You can enable TensorRT by adding TensorrtExecutionProvider
to the ONNXRUNTIME_EXECUTION_PROVIDERS
environment variable.
sudo docker run -d \
--name inference-server \
--gpus all \
--read-only \
-p 9001:9001 \
--volume ~/.inference/cache:/tmp:rw \
--security-opt="no-new-privileges" \
--cap-drop="ALL" \
--cap-add="NET_BIND_SERVICE" \
-e ONNXRUNTIME_EXECUTION_PROVIDERS="[TensorrtExecutionProvider,CUDAExecutionProvider,OpenVINOExecutionProvider,CPUExecutionProvider]" \
roboflow/roboflow-inference-server-gpu:latest
Docker Compose¶
If you are using Docker Compose for your application, the equivalent yaml is:
version: "3.9"
services:
inference-server:
container_name: inference-server
image: roboflow/roboflow-inference-server-cpu:latest
read_only: true
ports:
- "9001:9001"
volumes:
- "${HOME}/.inference/cache:/tmp:rw"
security_opt:
- no-new-privileges
cap_drop:
- ALL
cap_add:
- NET_BIND_SERVICE
version: "3.9"
services:
inference-server:
container_name: inference-server
image: roboflow/roboflow-inference-server-gpu:latest
read_only: true
ports:
- "9001:9001"
volumes:
- "${HOME}/.inference/cache:/tmp:rw"
deploy:
resources:
reservations:
devices:
- driver: nvidia
count: all
capabilities: [gpu]
security_opt:
- no-new-privileges
cap_drop:
- ALL
cap_add:
- NET_BIND_SERVICE
version: "3.9"
services:
inference-server:
container_name: inference-server
image: roboflow/roboflow-inference-server-gpu:latest
read_only: true
ports:
- "9001:9001"
volumes:
- "${HOME}/.inference/cache:/tmp:rw"
deploy:
resources:
reservations:
devices:
- driver: nvidia
count: all
capabilities: [gpu]
environment:
ONNXRUNTIME_EXECUTION_PROVIDERS: "[TensorrtExecutionProvider,CUDAExecutionProvider,OpenVINOExecutionProvider,CPUExecutionProvider]"
security_opt:
- no-new-privileges
cap_drop:
- ALL
cap_add:
- NET_BIND_SERVICE
Using Your New Server¶
Once you have a server running, you can access it via its API or using the Python SDK. You can also use it to build Workflows using the Roboflow Platform UI.
Install the SDK¶
pip install inference-sdk
Run a workflow¶
This code runs an example model comparison Workflow on an Inference Server running on your local machine:
from inference_sdk import InferenceHTTPClient
client = InferenceHTTPClient(
api_url="http://localhost:9001", # use local inference server
# api_key="<YOUR API KEY>" # optional to access your private data and models
)
result = client.run_workflow(
workspace_name="roboflow-docs",
workflow_id="model-comparison",
images={
"image": "https://media.roboflow.com/workflows/examples/bleachers.jpg"
},
parameters={
"model1": "yolov8n-640",
"model2": "yolov11n-640"
}
)
print(result)
From a JavaScript app, hit your new server with an HTTP request.
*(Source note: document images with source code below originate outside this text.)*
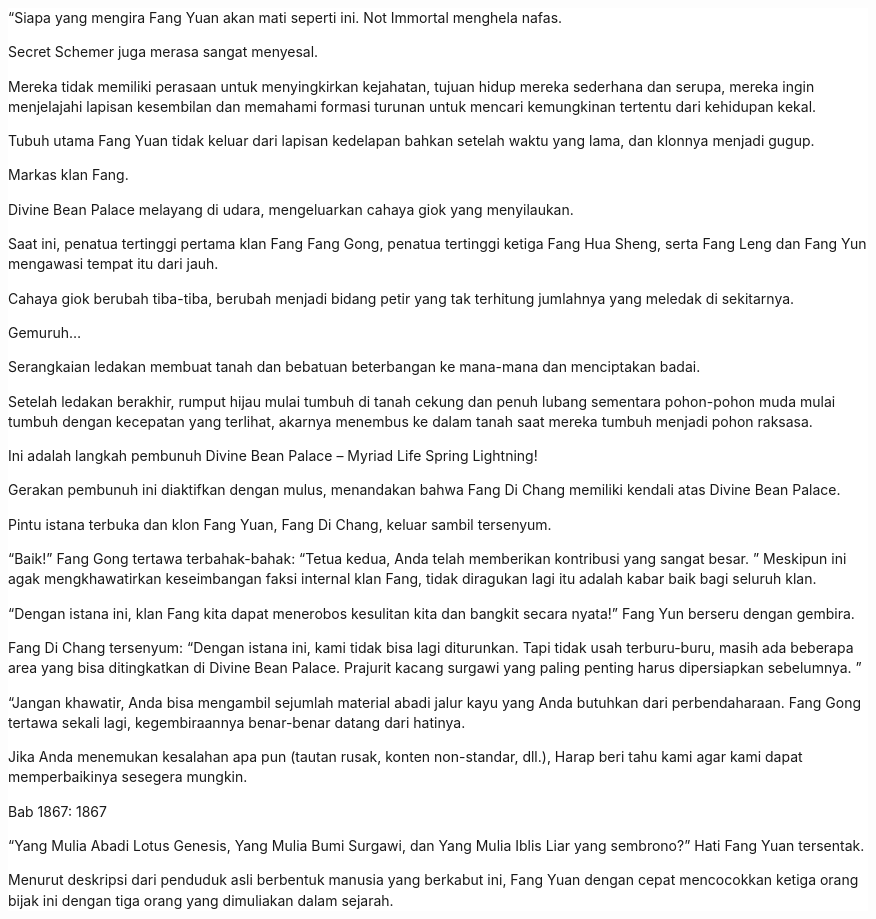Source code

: “Siapa yang mengira Fang Yuan akan mati seperti ini. Not Immortal menghela nafas.

Secret Schemer juga merasa sangat menyesal.

Mereka tidak memiliki perasaan untuk menyingkirkan kejahatan, tujuan hidup mereka sederhana dan serupa, mereka ingin menjelajahi lapisan kesembilan dan memahami formasi turunan untuk mencari kemungkinan tertentu dari kehidupan kekal.

Tubuh utama Fang Yuan tidak keluar dari lapisan kedelapan bahkan setelah waktu yang lama, dan klonnya menjadi gugup.

Markas klan Fang.

Divine Bean Palace melayang di udara, mengeluarkan cahaya giok yang menyilaukan.

Saat ini, penatua tertinggi pertama klan Fang Fang Gong, penatua tertinggi ketiga Fang Hua Sheng, serta Fang Leng dan Fang Yun mengawasi tempat itu dari jauh.

Cahaya giok berubah tiba-tiba, berubah menjadi bidang petir yang tak terhitung jumlahnya yang meledak di sekitarnya.

Gemuruh…

Serangkaian ledakan membuat tanah dan bebatuan beterbangan ke mana-mana dan menciptakan badai.

Setelah ledakan berakhir, rumput hijau mulai tumbuh di tanah cekung dan penuh lubang sementara pohon-pohon muda mulai tumbuh dengan kecepatan yang terlihat, akarnya menembus ke dalam tanah saat mereka tumbuh menjadi pohon raksasa.

Ini adalah langkah pembunuh Divine Bean Palace – Myriad Life Spring Lightning!

Gerakan pembunuh ini diaktifkan dengan mulus, menandakan bahwa Fang Di Chang memiliki kendali atas Divine Bean Palace.

Pintu istana terbuka dan klon Fang Yuan, Fang Di Chang, keluar sambil tersenyum.

“Baik!” Fang Gong tertawa terbahak-bahak: “Tetua kedua, Anda telah memberikan kontribusi yang sangat besar. ” Meskipun ini agak mengkhawatirkan keseimbangan faksi internal klan Fang, tidak diragukan lagi itu adalah kabar baik bagi seluruh klan.

“Dengan istana ini, klan Fang kita dapat menerobos kesulitan kita dan bangkit secara nyata!” Fang Yun berseru dengan gembira.

Fang Di Chang tersenyum: “Dengan istana ini, kami tidak bisa lagi diturunkan. Tapi tidak usah terburu-buru, masih ada beberapa area yang bisa ditingkatkan di Divine Bean Palace. Prajurit kacang surgawi yang paling penting harus dipersiapkan sebelumnya. ”

“Jangan khawatir, Anda bisa mengambil sejumlah material abadi jalur kayu yang Anda butuhkan dari perbendaharaan. Fang Gong tertawa sekali lagi, kegembiraannya benar-benar datang dari hatinya.

Jika Anda menemukan kesalahan apa pun (tautan rusak, konten non-standar, dll.), Harap beri tahu kami agar kami dapat memperbaikinya sesegera mungkin.

Bab 1867: 1867

“Yang Mulia Abadi Lotus Genesis, Yang Mulia Bumi Surgawi, dan Yang Mulia Iblis Liar yang sembrono?” Hati Fang Yuan tersentak.

Menurut deskripsi dari penduduk asli berbentuk manusia yang berkabut ini, Fang Yuan dengan cepat mencocokkan ketiga orang bijak ini dengan tiga orang yang dimuliakan dalam sejarah.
const response = await fetch('http://localhost:9001/infer/workflows/roboflow-docs/model-comparison', {
method: 'POST',
headers: {
'Content-Type': 'application/json'
},
body: JSON.stringify({
// api_key: "<YOUR API KEY>" // optional to access your private data and models
inputs: {
"image": {
"type": "url",
"value": "https://media.roboflow.com/workflows/examples/bleachers.jpg"
},
"model1": "yolov8n-640",
"model2": "yolov11n-640"
}
})
});
const result = await response.json();
console.log(result);
Warning
Be careful not to expose your API Key to external users (in other words: don't use this snippet in a public-facing front-end app).
Using the server's API you can access it from any other client application. From the command line using cURL:
curl -X POST "http://localhost:9001/infer/workflows/roboflow-docs/model-comparison" \
-H "Content-Type: application/json" \
-d '{
"api_key": "<YOUR API KEY -- REMOVE THIS LINE IF NOT FILLING>",
"inputs": {
"image": {
"type": "url",
"value": "https://media.roboflow.com/workflows/examples/bleachers.jpg"
},
"model1": "yolov8n-640",
"model2": "yolov11n-640"
}
}'
Tip
ChatGPT is really good at converting snippets like this into other languages. If you need help, try pasting it in and asking it to translate it to your language of choice.